After we have been entertained for a lifetime, it is natural to begin to see the continuing discomfort as entertaining. It is the consumer marvelling at the stupidity of the world, late at night, alone on the couch, drink in hand, with innumerable versions of entertainment at his disposal. This is his hurt, this his cross to bear, and if in his deepening stupor he ends up losing money in a scamming operation, he can simply use it as fuel for more of what has been sustaining him for most of his life. He can go back to his television, his entertainment. He will not have to suffer endlessly, not he, not in the least. On the contrary, he can now find more comfort inside his own personal take on the stupidity and immorality of the world, no matter how many drinks it takes him. And the thought and the drink and the life that ebbs away while all of this is happening, it all melts into one critical immobile culture veteran, a creature with no door to escape through except for the mouth that still is spewing truth.
Finally, I come back to language.
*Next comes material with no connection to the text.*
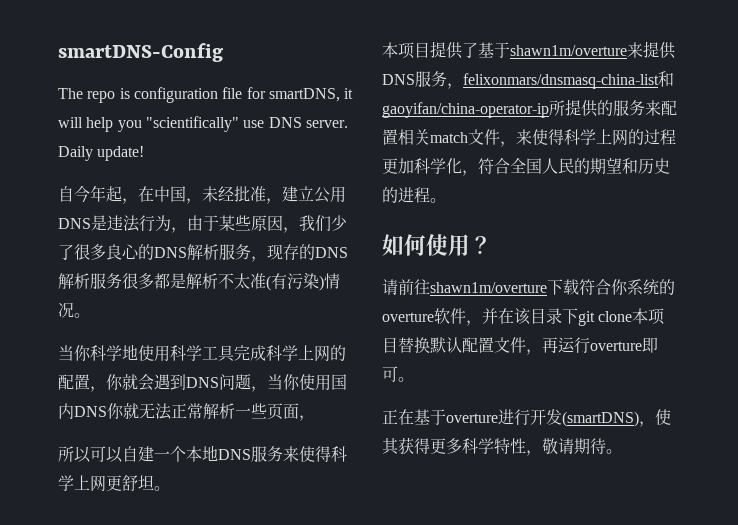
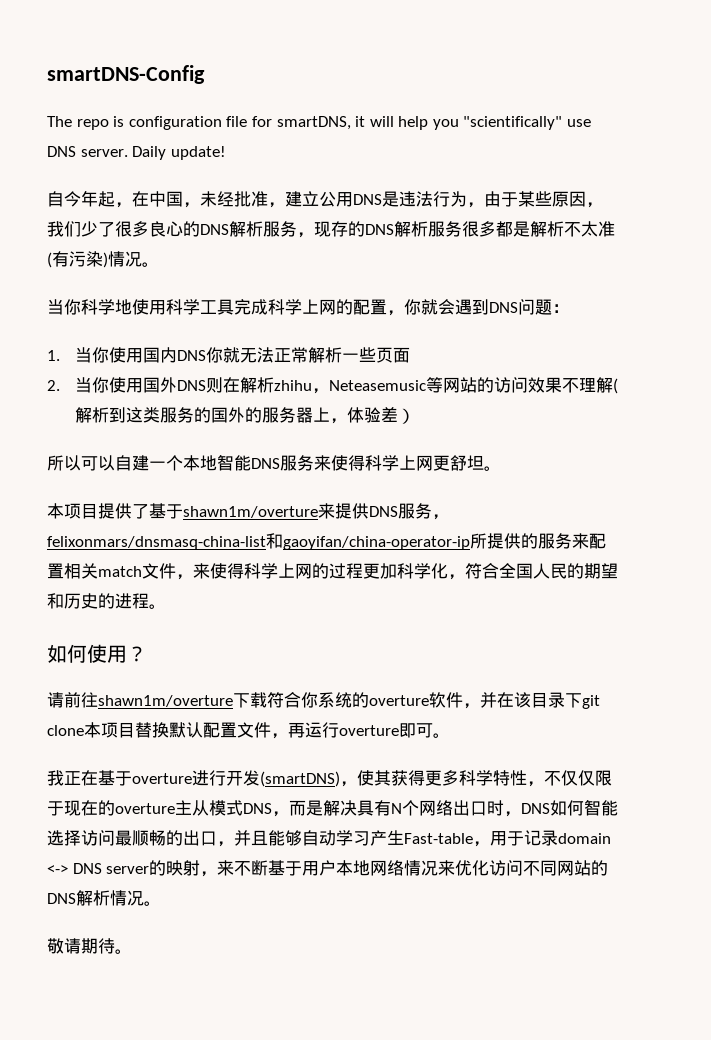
[251,386,267,392] ， -> [552,304,569,313] [47,350,60,361] ： // 1.
[299,415,315,421] ， -> [47,377,618,394] [74,407,415,424] // 2.当你使用国外DNS则在解析zhihu，Neteasemusic等网站的访问效果不理解(解析到这类服务的国外的服务器上，体验差）
(218, 453) none -> [217,454,251,471] 智能
(414, 379) none -> [47,770,64,786] 我
(542, 453) none -> [544,770,612,786] [47,799,618,817] [47,830,611,847] [47,860,609,877] [47,890,161,906] 不仅仅限于现在的overture主从模式DNS，而是解决具有N个网络出口时，DNS如何智能选择访问最顺畅的出口，并且能够自动学习产生Fast-table，用于记录domain <-> DNS server的映射，来不断基于用户本地网络情况来优化访问不同网站的DNS解析情况。 //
The unimportance of it, the let-down, the absence of a moment of thought in the face of a raging, devastating burst of pure reaction, one to be witnessed and shared and nothing more, a mother of all waves to drown an entire civilisation, left as ruins surrounded by water, still fundamentally there but of no real haven to a living person anymore. To take an example, I remember the first person who tried to fool me with talk of crypto currency. After a few messages where he had explained about his fantastical life in Helsinki, how he was an expert in investing and eager to teach me all about it, I grew tired, and I asked him how his English was doing. He responded without hesitation: “What do you think? No worse than you.” I see now that it wasn’t what he wrote back to me. It was how he did it.